- Born: Jacqueline Moudeina 1957 (age 68–69) Chad
- Education: Master's degree in Private Law
- Known for: Human Rights Defense
- Awards: Right Livelihood Award

= Jacqueline Moudeina =

Chadian lawyer and human rights activist

Jacqueline Moudeina (born 1957) is a Chadian lawyer and human rights activist, who is known for her work in bringing Hissène Habré to justice for crimes against humanity, as well as those who worked with him.

==Biography==
Jacqueline Moudeina was born and raised in Chad; however in 1979 after civil war broke out in the country, she quit her study of English at the University of Chad and fled to the Congo with her husband. They lived there for over 13 years before returning. While there, she received a master's degree in Private Law at the University of Brazzaville.

She returned to Chad in 1995, after the reign of terror that occurred during Hissène Habré's stint as president. She registered as a legal intern, and was one of the first women to have done so. She was then promoted to legal secretary, then by 2004 she was made the president of the Chadian Association for the Promotion and Defense of Human Rights. During this ten-year period, she began accumulating evidence of the atrocities committed by Habré and his affiliates.

On February 23, 2001, while Moudeina was participating in a peaceful demonstration in front of the French Embassy to denounce irregularities that occurred during the presidential elections, the Chief Police Commissioner Mahamat Wakaye ordered the dispersion of the demonstration through the use of force. Moudeina was wounded by a grenade during the event, and spent over a year in France recovering from her injuries. According to witness testimonies, Wakaye ordered the targeting of Moudeina during the attack.

==Habré's trial==

In 1982 Hissène Habré took power through a coup d’état. Moudeina filed her first case against Habré in 2000, while he was living comfortably in the Republic of Senegal, on behalf of seven women. The judge of the case indicted him for complicity in the acts of torture and barbarity. However, a year later the judge threw out the case saying it was out of Senegalese jurisdiction. Moudeina and the victims in turn filed the case in Belgium, because a law exists there that any person who committed acts of torture anywhere in the world could be indicted and tried.

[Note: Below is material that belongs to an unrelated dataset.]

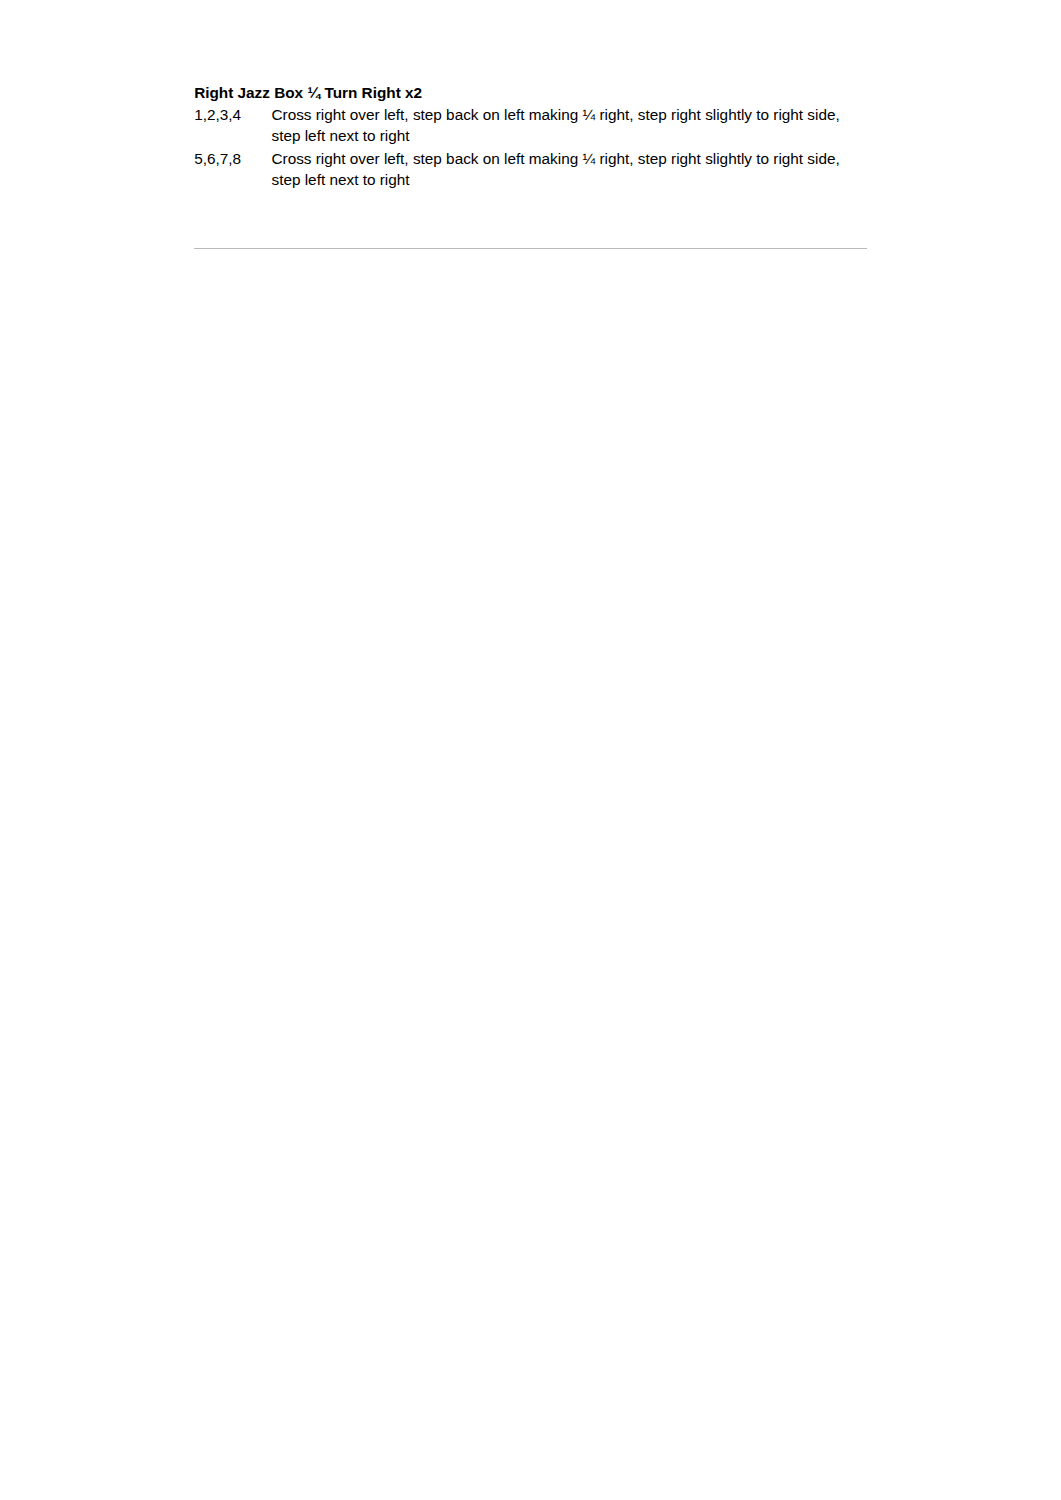Right Jazz Box ¼ Turn Right x2
| 1,2,3,4 | Cross right over left, step back on left making ¼ right, step right slightly to right side, step left next to right |
| 5,6,7,8 | Cross right over left, step back on left making ¼ right, step right slightly to right side, step left next to right |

On May 30, 2016, Hissène Habré was convicted to life imprisonment. After five years of deliberation; the Belgium judge charged Habré with war crimes, crimes against humanity, and genocide. An international arrest warrant was then placed on him, and extradition from Senegal was requested. He was arrested and detained for ten days, but the Senegalese prosecutor declared himself incompetent to follow through with the request. The Senegalese President called the case an African issue, and moved to put it before the African Union.

In 2005, the African Union asked Senegal to prosecute Habré in the name of Africa, declaring that no African head of state should be tried outside of Africa. However, 6 years Senegal declared that it would not stage a trial against him. Moudeina is now attempting to extradite him through other international channels. In 2013 a court in Senegal ordered the arrest of Habre.

==Awards==
She was awarded the Martin Ennals Award for Human Rights Defenders in 2002. She became president of the Chadian Association for the Promotion and Defense of Human Rights (ATPDH) in 2004. She was awarded the Right Livelihood Award in 2011 for "her tireless efforts at great personal risk to win justice for the victims of the former dictatorship in Chad and to increase awareness and observance of human rights in Africa".